**SOURCE RECORDS:**
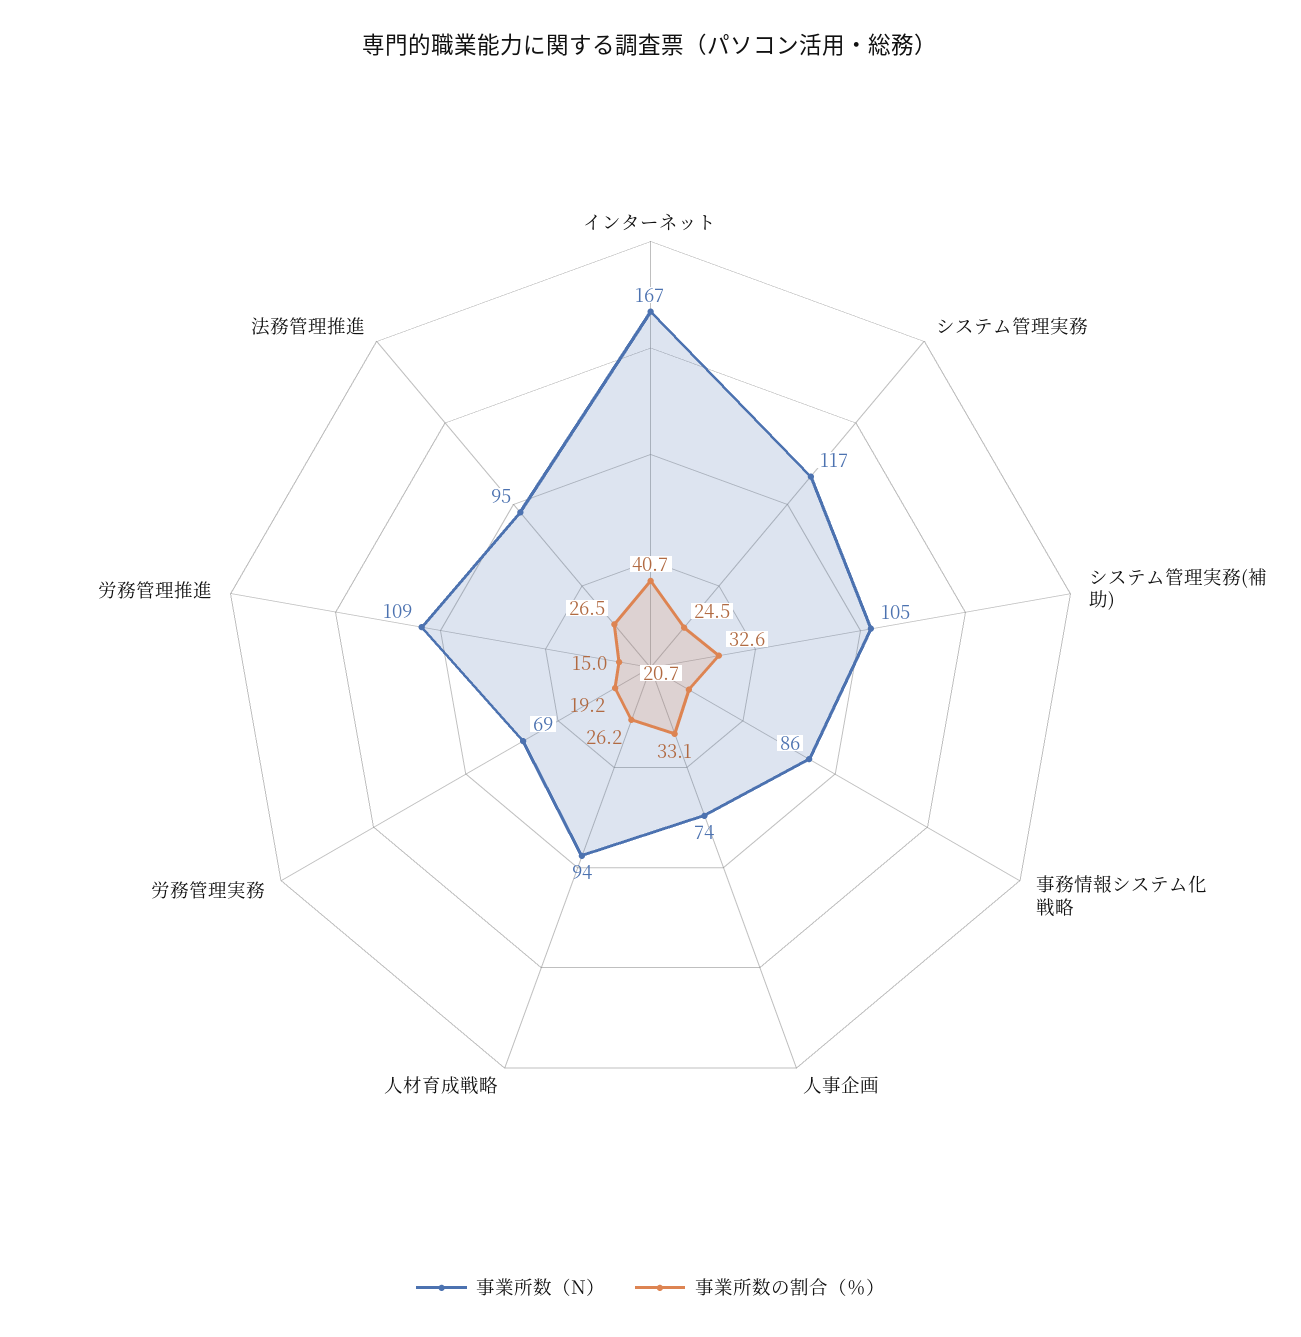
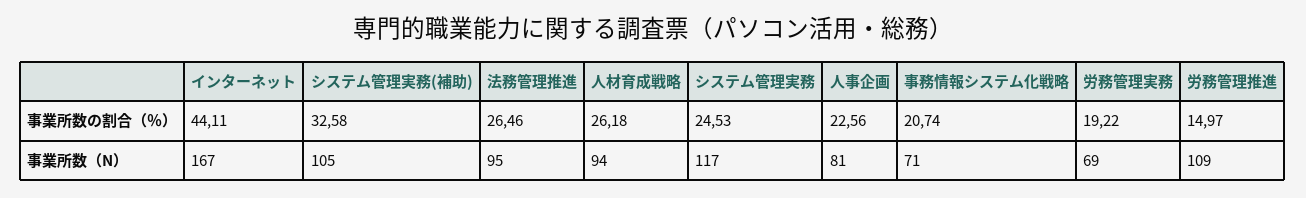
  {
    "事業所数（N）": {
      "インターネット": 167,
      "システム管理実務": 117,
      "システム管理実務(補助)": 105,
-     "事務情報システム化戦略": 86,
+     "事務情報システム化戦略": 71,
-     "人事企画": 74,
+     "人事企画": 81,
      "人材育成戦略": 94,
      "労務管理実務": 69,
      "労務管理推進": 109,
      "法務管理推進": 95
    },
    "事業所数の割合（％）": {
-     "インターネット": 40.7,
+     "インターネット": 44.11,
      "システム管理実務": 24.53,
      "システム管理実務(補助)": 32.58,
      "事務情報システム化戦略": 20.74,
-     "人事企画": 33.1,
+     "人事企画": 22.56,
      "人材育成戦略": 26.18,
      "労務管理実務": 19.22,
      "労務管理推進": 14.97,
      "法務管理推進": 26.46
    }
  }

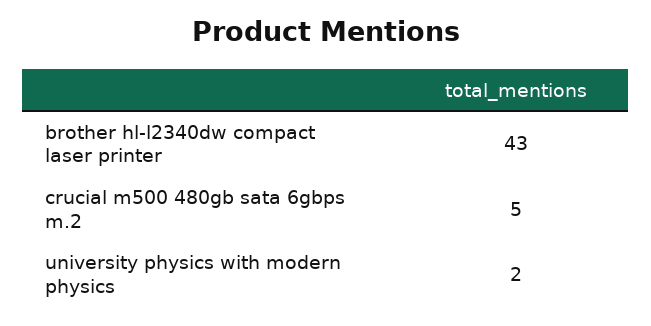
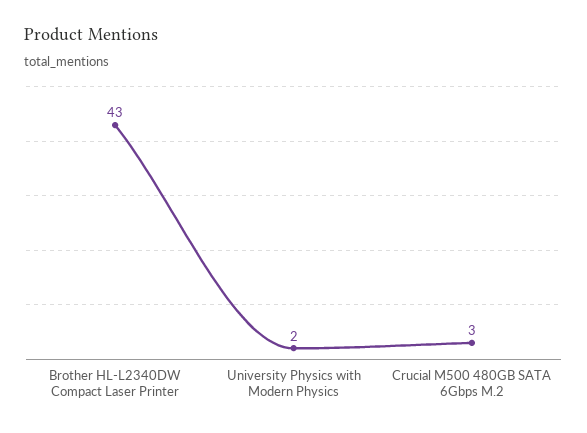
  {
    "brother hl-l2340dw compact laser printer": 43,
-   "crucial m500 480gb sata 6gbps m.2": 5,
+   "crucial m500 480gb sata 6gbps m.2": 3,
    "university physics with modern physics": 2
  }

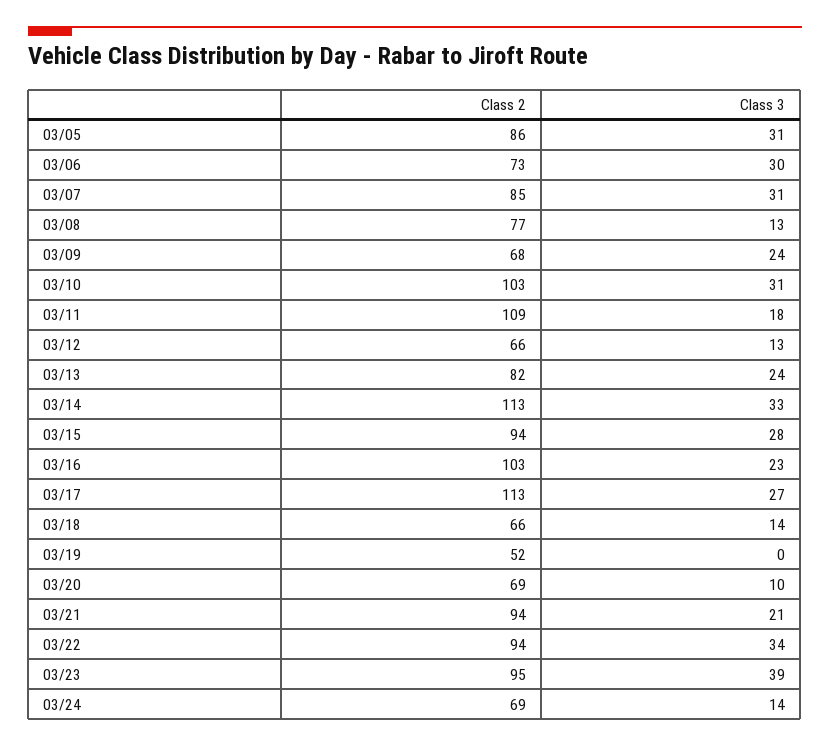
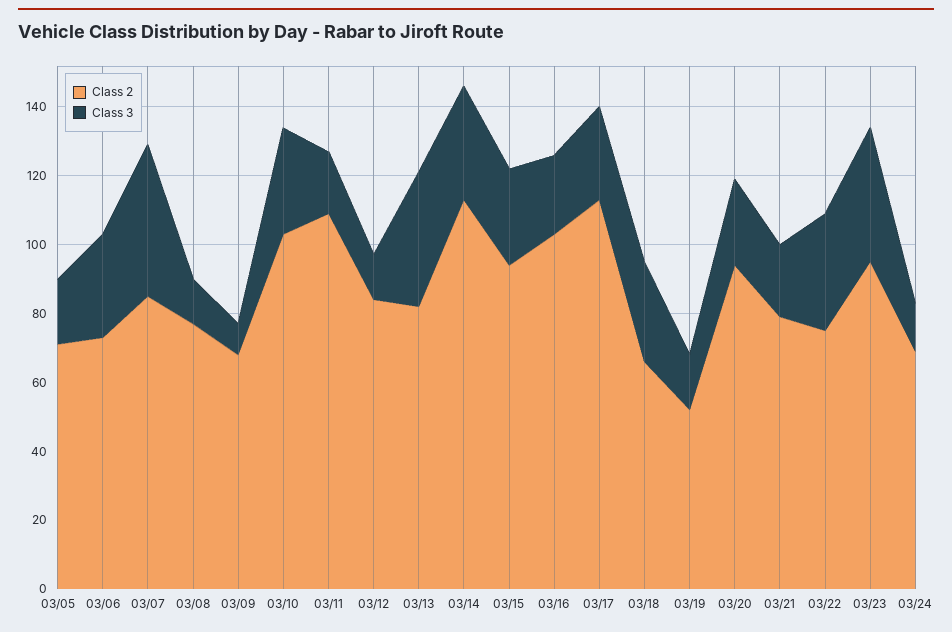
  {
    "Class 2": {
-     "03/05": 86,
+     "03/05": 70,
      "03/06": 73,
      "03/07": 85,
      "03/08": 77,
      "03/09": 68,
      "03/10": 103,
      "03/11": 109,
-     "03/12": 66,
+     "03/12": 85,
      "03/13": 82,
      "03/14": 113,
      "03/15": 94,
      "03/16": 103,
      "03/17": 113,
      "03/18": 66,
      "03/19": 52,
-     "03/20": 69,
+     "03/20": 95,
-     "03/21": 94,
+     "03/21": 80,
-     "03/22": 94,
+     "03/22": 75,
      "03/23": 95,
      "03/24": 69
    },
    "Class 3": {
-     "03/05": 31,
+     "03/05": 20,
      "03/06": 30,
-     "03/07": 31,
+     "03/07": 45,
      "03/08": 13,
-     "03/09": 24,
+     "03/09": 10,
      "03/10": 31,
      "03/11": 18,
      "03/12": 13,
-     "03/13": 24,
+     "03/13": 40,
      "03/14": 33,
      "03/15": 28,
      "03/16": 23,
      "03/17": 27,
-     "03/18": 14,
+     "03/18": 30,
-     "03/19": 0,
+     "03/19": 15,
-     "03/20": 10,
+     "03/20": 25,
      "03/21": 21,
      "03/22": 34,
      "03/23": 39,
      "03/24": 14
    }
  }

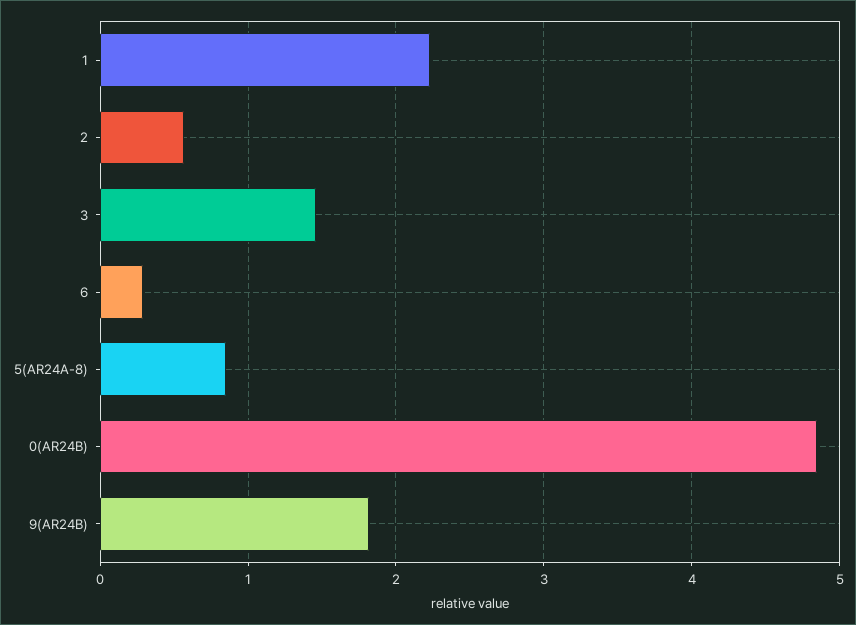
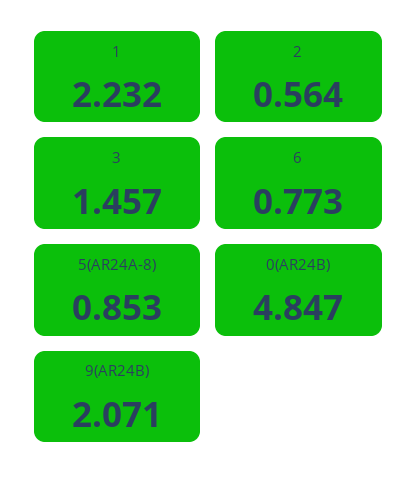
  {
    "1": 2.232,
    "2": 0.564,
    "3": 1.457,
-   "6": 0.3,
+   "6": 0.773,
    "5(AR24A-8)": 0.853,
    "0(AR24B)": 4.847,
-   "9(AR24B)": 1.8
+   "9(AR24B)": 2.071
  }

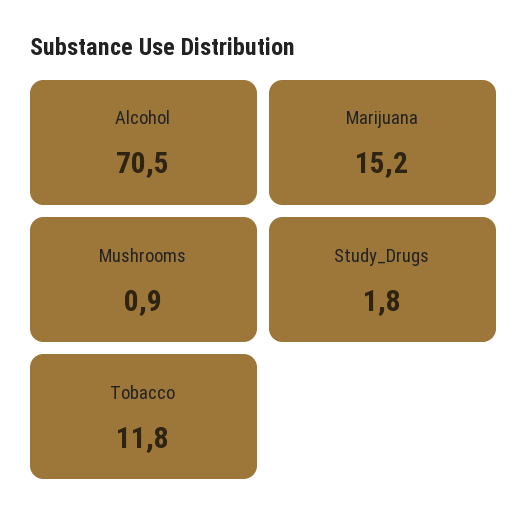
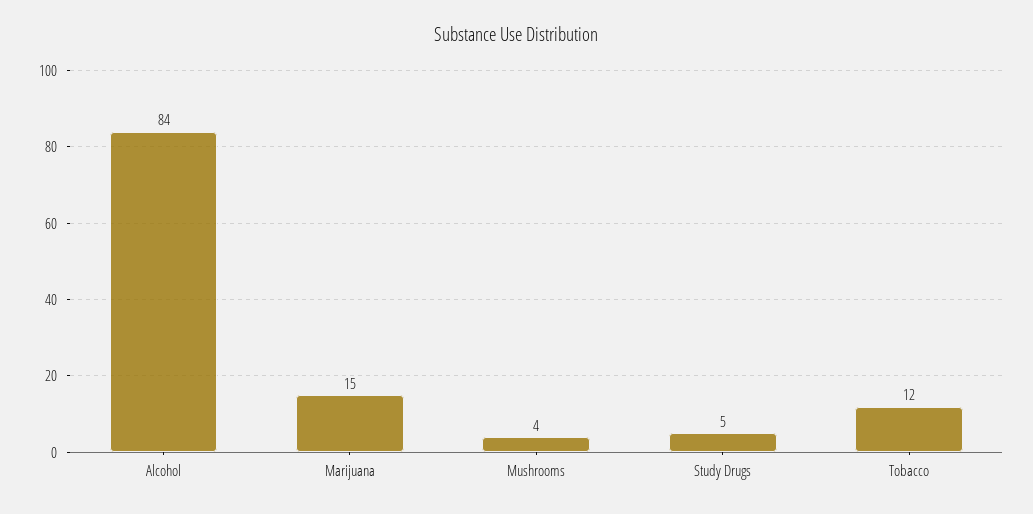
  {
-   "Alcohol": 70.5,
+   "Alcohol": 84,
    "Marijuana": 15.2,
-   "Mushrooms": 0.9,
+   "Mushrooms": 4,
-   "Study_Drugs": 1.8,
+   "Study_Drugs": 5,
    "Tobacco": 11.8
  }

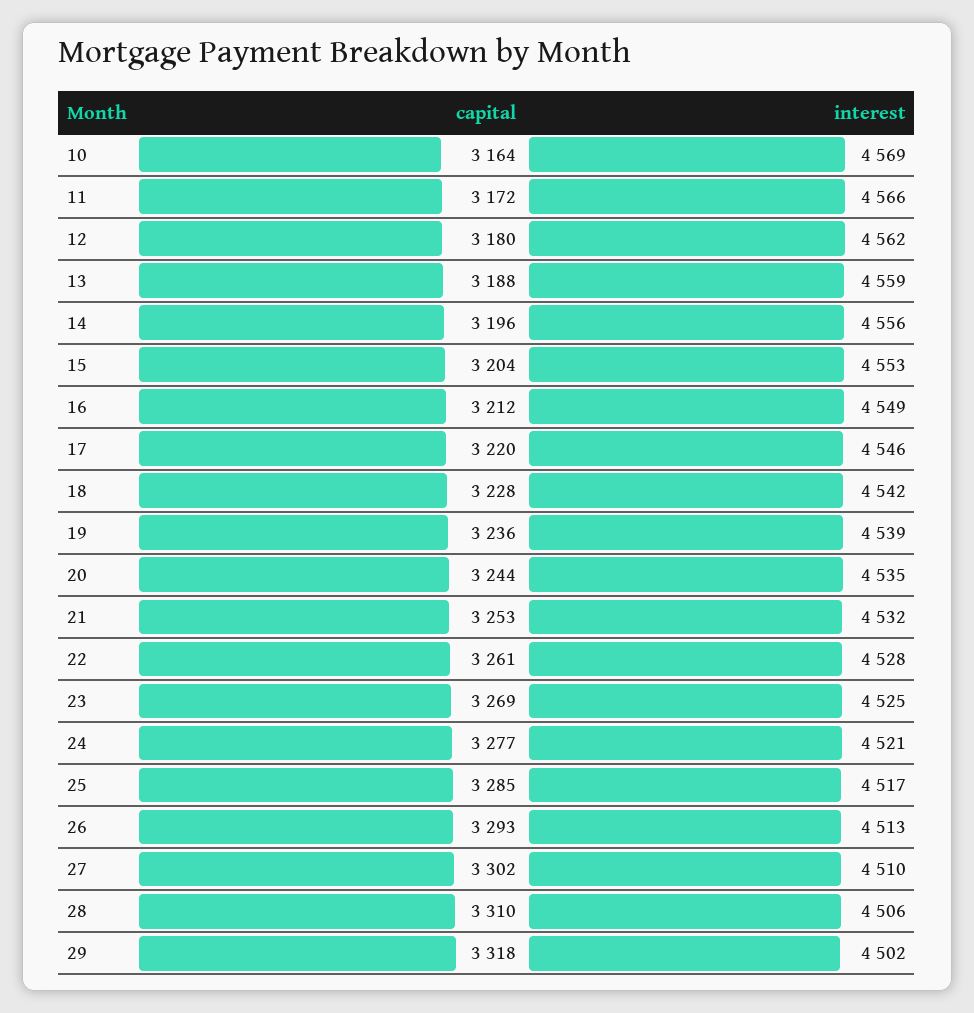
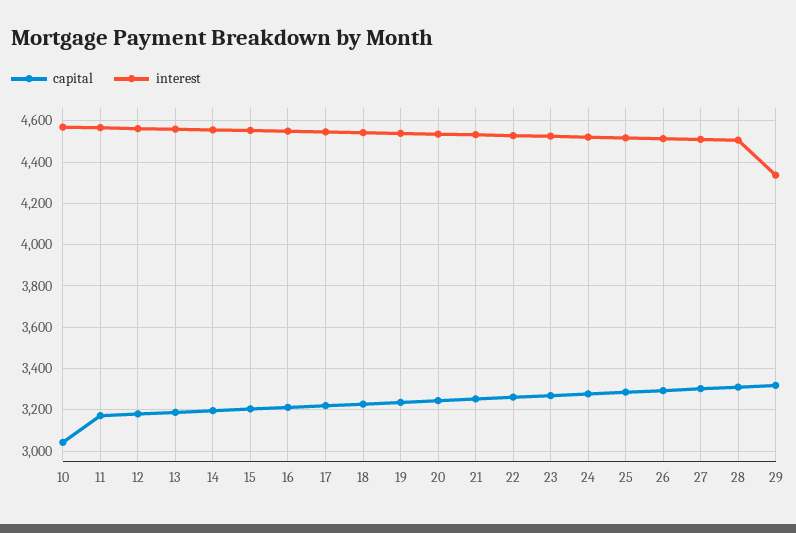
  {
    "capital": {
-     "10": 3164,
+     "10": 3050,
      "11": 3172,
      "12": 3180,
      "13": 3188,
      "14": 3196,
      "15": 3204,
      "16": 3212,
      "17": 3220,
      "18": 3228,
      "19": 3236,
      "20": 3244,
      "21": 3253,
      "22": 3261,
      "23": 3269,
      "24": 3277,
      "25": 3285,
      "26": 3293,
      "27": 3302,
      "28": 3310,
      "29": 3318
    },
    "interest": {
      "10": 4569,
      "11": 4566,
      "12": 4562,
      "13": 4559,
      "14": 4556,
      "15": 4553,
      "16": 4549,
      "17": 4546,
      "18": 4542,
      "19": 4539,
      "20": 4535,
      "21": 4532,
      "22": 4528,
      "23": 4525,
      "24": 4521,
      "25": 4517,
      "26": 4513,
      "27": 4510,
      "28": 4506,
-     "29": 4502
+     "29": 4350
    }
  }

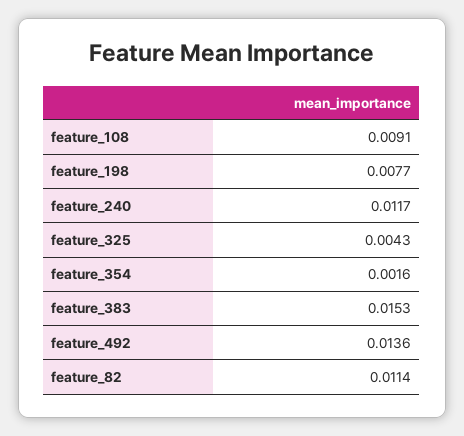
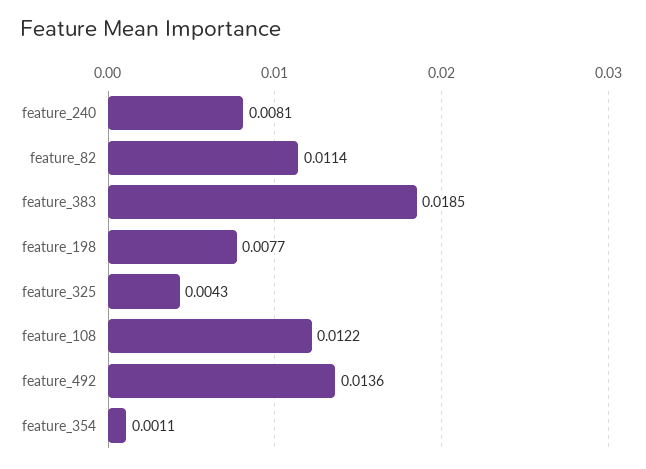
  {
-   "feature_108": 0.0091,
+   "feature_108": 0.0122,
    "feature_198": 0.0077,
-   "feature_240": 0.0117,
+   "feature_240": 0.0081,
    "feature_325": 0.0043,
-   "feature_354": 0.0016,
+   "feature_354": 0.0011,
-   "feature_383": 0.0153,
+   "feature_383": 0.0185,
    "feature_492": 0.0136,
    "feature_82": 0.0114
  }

**WORK INSTRUCTION:** Nothing but a number is expected: how many lines in the listing above contain "事務情報システム化戦略"?

**RESPONSE TO THE EXERCISE:** 3